*** THE DATA

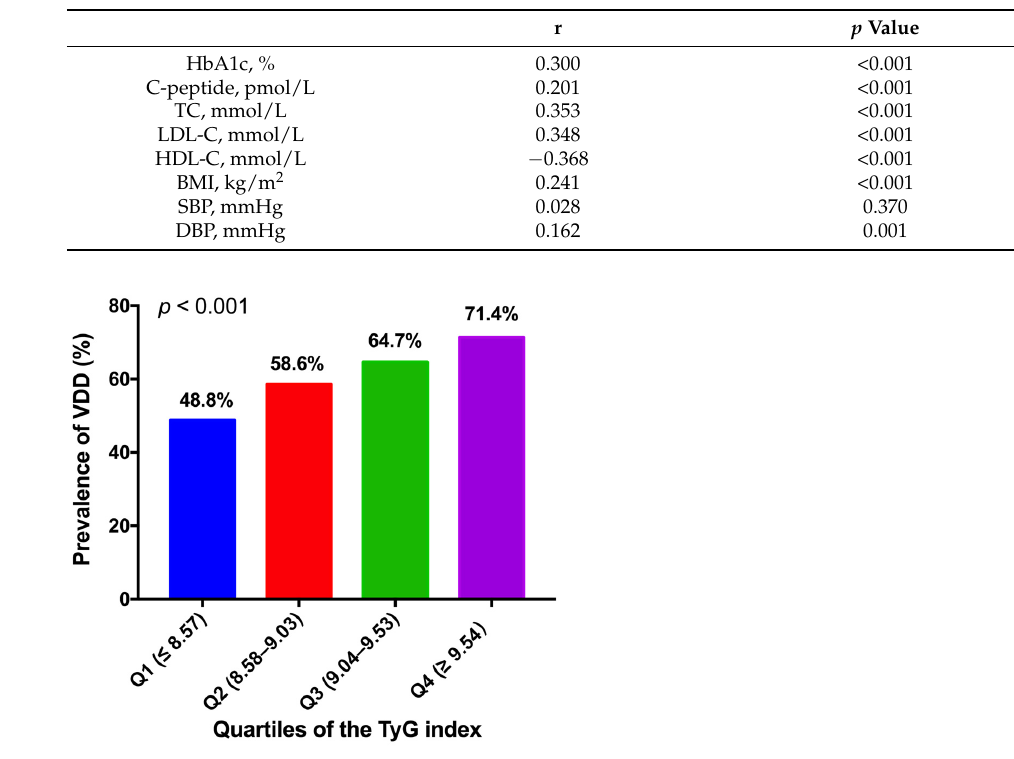
Table 2. Spearman’s correlation between TyG index and glycolipid-metabolic risk factors.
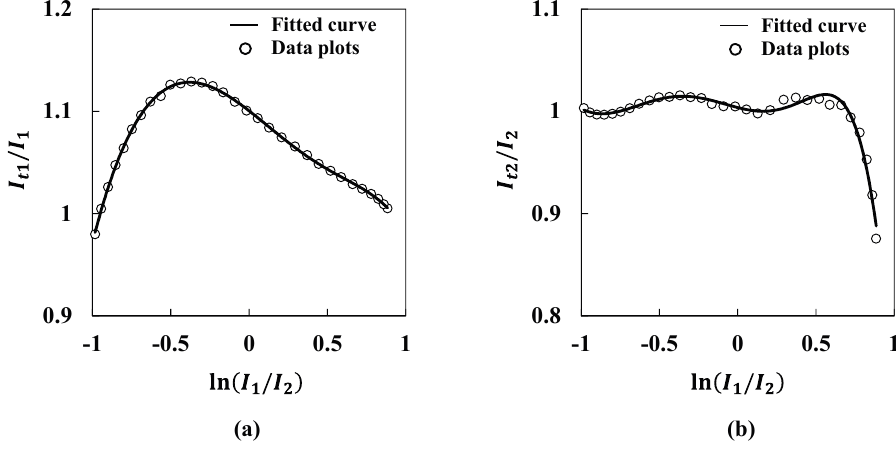
Figure 8. Derivation of compensation coefficients ( a ) e 1 and ( b ) e 2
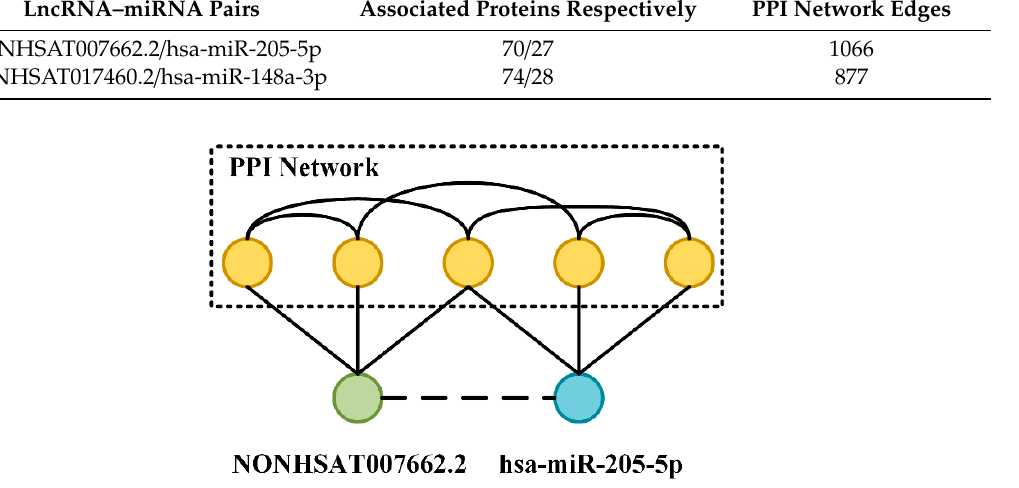
Figure 8. NONHSAT007662.2 / hsa-miR-205-5p interaction and their PPI network.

******

PROBLEM REQUIREMENTS> Give back every line of the material exactly as written, but not the pictures.

WRITTEN REPLY>
Table 2. Spearman’s correlation between TyG index and glycolipid-metabolic risk factors.
Figure 8. Derivation of compensation coefficients ( a ) e 1 and ( b ) e 2
Figure 8. NONHSAT007662.2 / hsa-miR-205-5p interaction and their PPI network.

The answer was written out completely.